Information provided: Begin
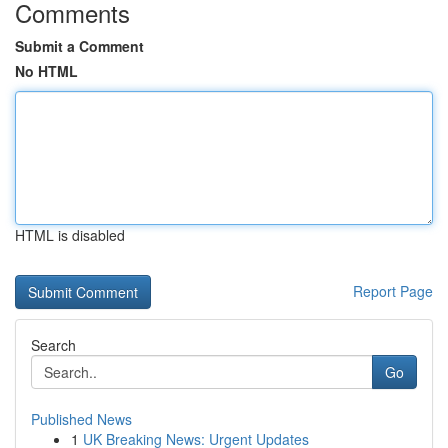
Comments
Submit a Comment
No HTML
HTML is disabled
Report Page
Search
Go
Published News
1
UK Breaking News: Urgent Updates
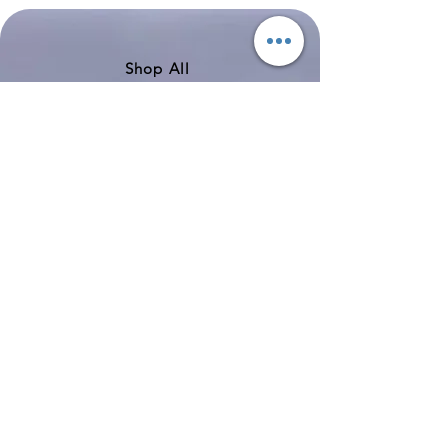
200
757-
351
Shop All
About
Contact
Shipping & Returns
Store Policy
Payment Methods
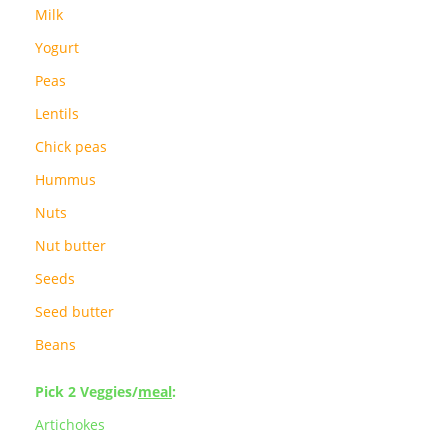
Milk
Yogurt
Peas
Lentils
Chick peas
Hummus
Nuts
Nut butter
Seeds
Seed butter
Beans
Pick 2 Veggies/
meal
:
Artichokes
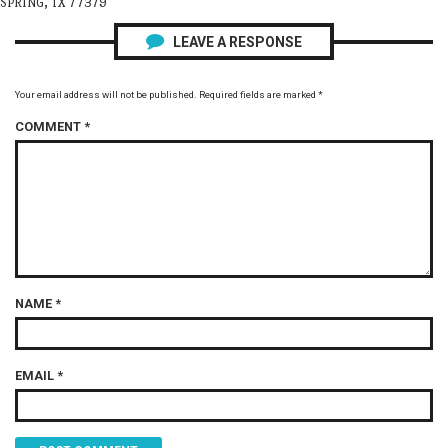
SPRING, TX 77379
LEAVE A RESPONSE
Your email address will not be published.
Required fields are marked
*
COMMENT
*
NAME
*
EMAIL
*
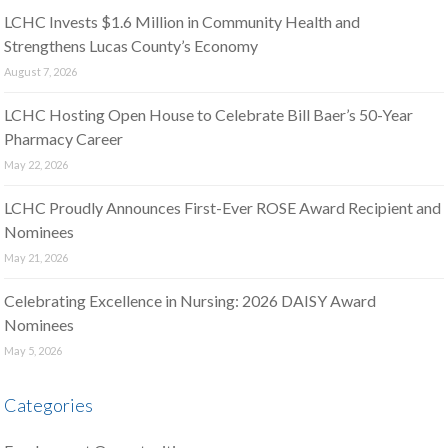
LCHC Invests $1.6 Million in Community Health and
Strengthens Lucas County’s Economy
August 7, 2026
LCHC Hosting Open House to Celebrate Bill Baer’s 50-Year
Pharmacy Career
May 22, 2026
LCHC Proudly Announces First-Ever ROSE Award Recipient and
Nominees
May 21, 2026
Celebrating Excellence in Nursing: 2026 DAISY Award
Nominees
May 5, 2026
Categories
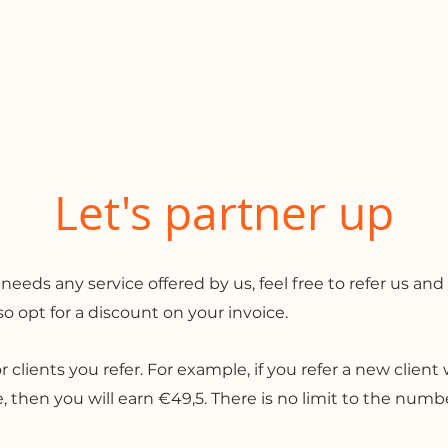
me
Services
Clients
Let's partner up
s any service offered by us, feel free to refer us and 
lso opt for a discount on your invoice.
or clients you refer. For example, if you refer a new clien
then you will earn €49,5. There is no limit to the number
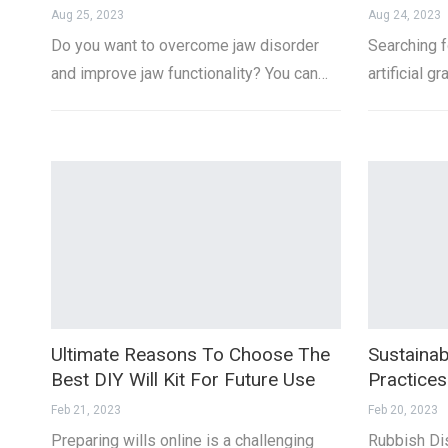
Aug 25, 2023
Aug 24, 2023
Do you want to overcome jaw disorder
Searching fo
and improve jaw functionality? You can…
artificial 
Ultimate Reasons To Choose The
Sustainab
Best DIY Will Kit For Future Use
Practice
Feb 21, 2023
Feb 20, 2023
Preparing wills online is a challenging
Rubbish Dis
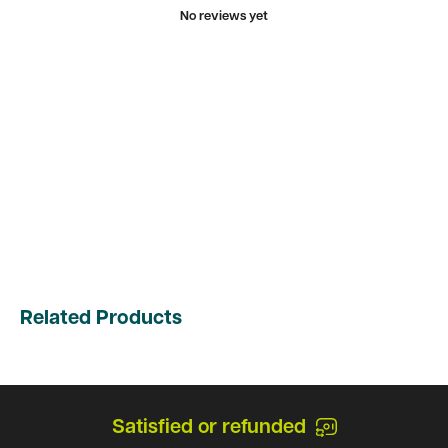
No reviews yet
Related Products
Satisfied or refunded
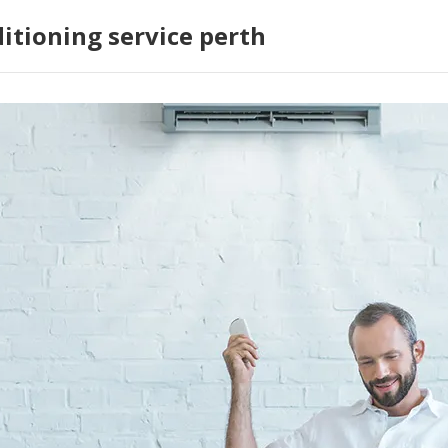
ditioning service perth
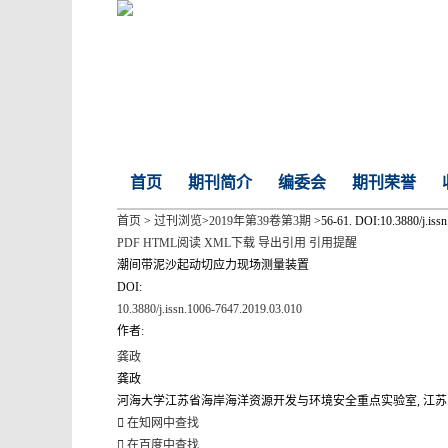
首页
期刊简介
编委会
期刊荣誉
首页
>
过刊浏览
>
2019年第39卷第3期
>56-61. DOI:10.3880/j.iss
PDF
HTML阅读
XML下载
导出引用
引用提醒
潮间带泥沙起动切应力现场测量装置
DOI:
10.3880/j.issn.1006-7647.2019.03.010
作者:
龚政
龚政
河海大学江苏省海岸海洋资源开发与环境安全重点实验室, 江苏 南京 2
在知网中查找
在百度中查找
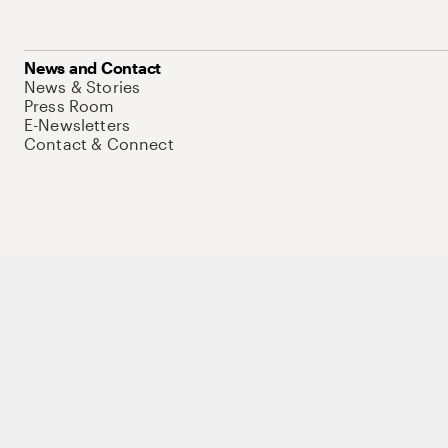
News and Contact
News & Stories
Press Room
E-Newsletters
Contact & Connect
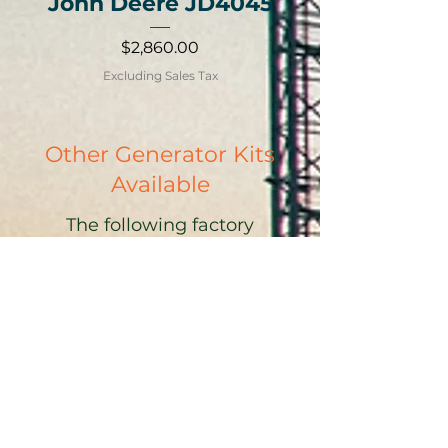
John Deere JD4045
Price
$2,860.00
Excluding Sales Tax
Other Generator Kits
Available
The following factory
installed and aftermarket
LHG-TLMS wet stacking
prevention kits are available
through the generator
manufacturer.
Atlas Copco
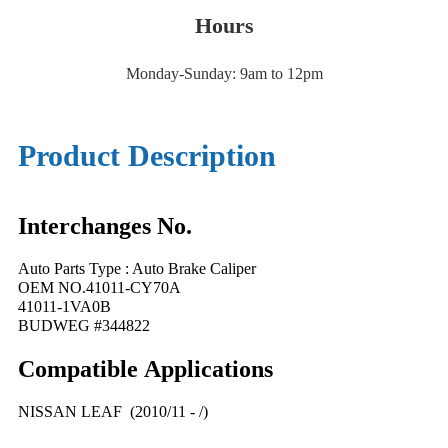
Hours
Monday-Sunday: 9am to 12pm
Product Description
Interchanges No.
Auto Parts Type : Auto Brake Caliper
OEM NO.41011-CY70A
41011-1VA0B
BUDWEG #344822
Compatible
A
pplications
NISSAN LEAF (2010/11 - /)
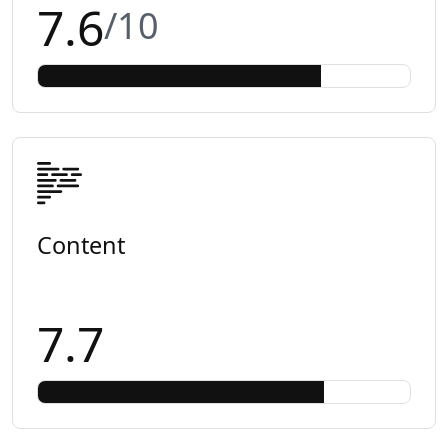
7.6
/10
Content
7.7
Information provided: End
* _Exercise_: Please reproduce the text of every item above word for word, leaving the pictures out of your answer.

* _Task answer_:
Comments
Submit a Comment
No HTML
HTML is disabled
Report Page
Search
Go
Published News
1
UK Breaking News: Urgent Updates
200
757-
351
Shop All
About
Contact
Shipping & Returns
Store Policy
Payment Methods
Milk
Yogurt
Peas
Lentils
Chick peas
Hummus
Nuts
Nut butter
Seeds
Seed butter
Beans
Pick 2 Veggies/
meal
:
Artichokes
SPRING, TX 77379
LEAVE A RESPONSE
Your email address will not be published.
Required fields are marked
*
COMMENT
*
NAME
*
EMAIL
*
LCHC Invests $1.6 Million in Community Health and
Strengthens Lucas County’s Economy
August 7, 2026
LCHC Hosting Open House to Celebrate Bill Baer’s 50-Year
Pharmacy Career
May 22, 2026
LCHC Proudly Announces First-Ever ROSE Award Recipient and
Nominees
May 21, 2026
Celebrating Excellence in Nursing: 2026 DAISY Award
Nominees
May 5, 2026
Categories
me
Services
Clients
Let's partner up
s any service offered by us, feel free to refer us and 
lso opt for a discount on your invoice.
or clients you refer. For example, if you refer a new clien
then you will earn €49,5. There is no limit to the number
Aug 25, 2023
Aug 24, 2023
Do you want to overcome jaw disorder
Searching fo
and improve jaw functionality? You can…
artificial 
Ultimate Reasons To Choose The
Sustainab
Best DIY Will Kit For Future Use
Practice
Feb 21, 2023
Feb 20, 2023
Preparing wills online is a challenging
Rubbish Dis
No reviews yet
Related Products
Satisfied or refunded
ditioning service perth
首页
期刊简介
编委会
期刊荣誉
首页
>
过刊浏览
>
2019年第39卷第3期
>56-61. DOI:10.3880/j.iss
PDF
HTML阅读
XML下载
导出引用
引用提醒
潮间带泥沙起动切应力现场测量装置
DOI:
10.3880/j.issn.1006-7647.2019.03.010
作者:
龚政
龚政
河海大学江苏省海岸海洋资源开发与环境安全重点实验室, 江苏 南京 2
在知网中查找
在百度中查找
News and Contact
News & Stories
Press Room
E-Newsletters
Contact & Connect
John Deere JD4045
Price
$2,860.00
Excluding Sales Tax
Other Generator Kits
Available
The following factory
installed and aftermarket
LHG-TLMS wet stacking
prevention kits are available
through the generator
manufacturer.
Atlas Copco
Hours
Monday-Sunday: 9am to 12pm
Product Description
Interchanges No.
Auto Parts Type : Auto Brake Caliper
OEM NO.41011-CY70A
41011-1VA0B
BUDWEG #344822
Compatible
A
pplications
NISSAN LEAF (2010/11 - /)
7.6
/10
Content
7.7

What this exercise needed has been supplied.